● **TAREFA SOLICITADA A**
Altere todas as entradas taxonômicas abaixo, substituindo "common name" por "vernacular name" e mantendo o restante sem mudanças. Não inclua as imagens na resposta.

━━━━━━━━━━━━━━━━━━━━━━━━━━━━━━

Recentemente, diversos vídeos falsos de celebridades, nos quais estas são retratadas realizando ações ou defendendo opiniões com as quais não concordam, passaram a ser veiculados pela internet. Esses vídeos, que, fora a aparência, nada têm a dizer sobre as personalidades neles retratadas, foram chamados de deepfakes, e representam uma grande preocupação acerca dos direitos individuais de imagem nos dias atuais, entre outras repercussões potencialmente perigosas. Este post busca apresentar informações acerca da tecnologia empregada nos deepfakes, bem como desenvolver o tema das possíveis repercussões políticas e sociais dessa tecnologia – em especial, no contexto da intensificação do uso de fake news para fins de manipulação social e política.

O que são deepfakes?

━━━━━━━━━━━━━━━━━━━━━━━━━━━━━━

● **TAREFA SOLICITADA B**
Reproduza fielmente o trecho do texto sobre deepfakes acima que começa com as palavras contendo "Recentemente, diversos vídeos" e termina com "que são deepfakes?".

● **MATERIAL DA TAREFA**
━━━━━━━━━━━━━━━━━━━━━━━━━━━━━━

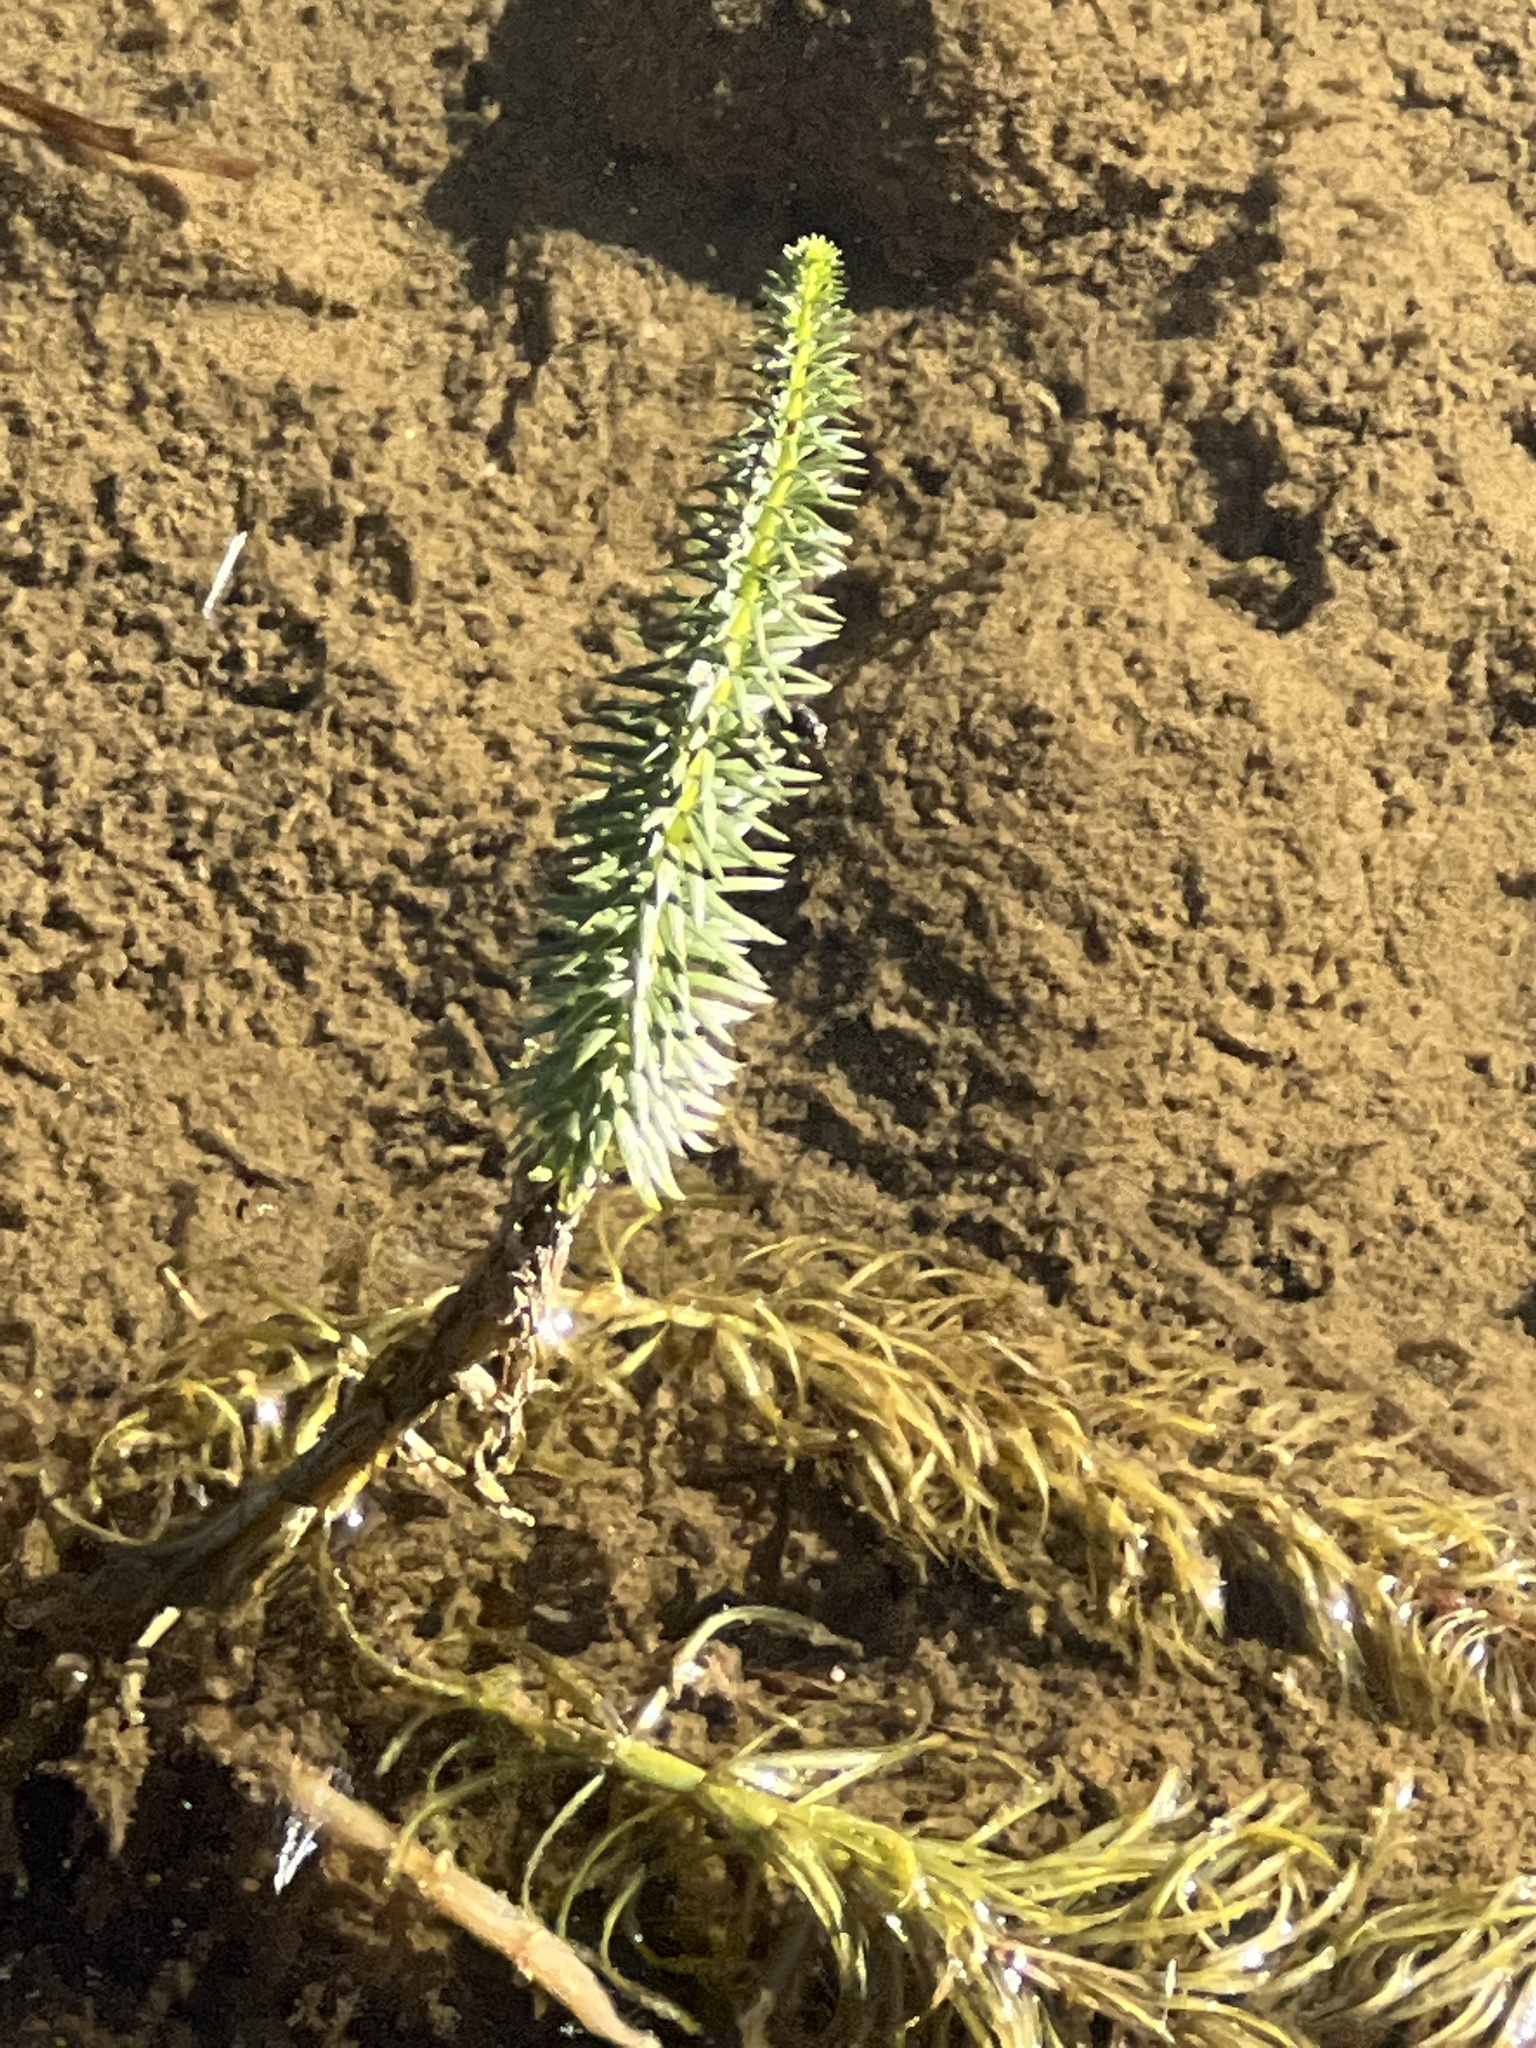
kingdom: Plantae
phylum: Tracheophyta
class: Magnoliopsida
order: Lamiales
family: Plantaginaceae
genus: Hippuris
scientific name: Hippuris vulgaris
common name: Mare's-tail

━━━━━━━━━━━━━━━━━━━━━━━━━━━━━━

● **SOLUÇÃO A**
kingdom: Plantae
phylum: Tracheophyta
class: Magnoliopsida
order: Lamiales
family: Plantaginaceae
genus: Hippuris
scientific name: Hippuris vulgaris
vernacular name: Mare's-tail

● **SOLUÇÃO B**
Recentemente, diversos vídeos falsos de celebridades, nos quais estas são retratadas realizando ações ou defendendo opiniões com as quais não concordam, passaram a ser veiculados pela internet. Esses vídeos, que, fora a aparência, nada têm a dizer sobre as personalidades neles retratadas, foram chamados de deepfakes, e representam uma grande preocupação acerca dos direitos individuais de imagem nos dias atuais, entre outras repercussões potencialmente perigosas. Este post busca apresentar informações acerca da tecnologia empregada nos deepfakes, bem como desenvolver o tema das possíveis repercussões políticas e sociais dessa tecnologia – em especial, no contexto da intensificação do uso de fake news para fins de manipulação social e política.

O que são deepfakes?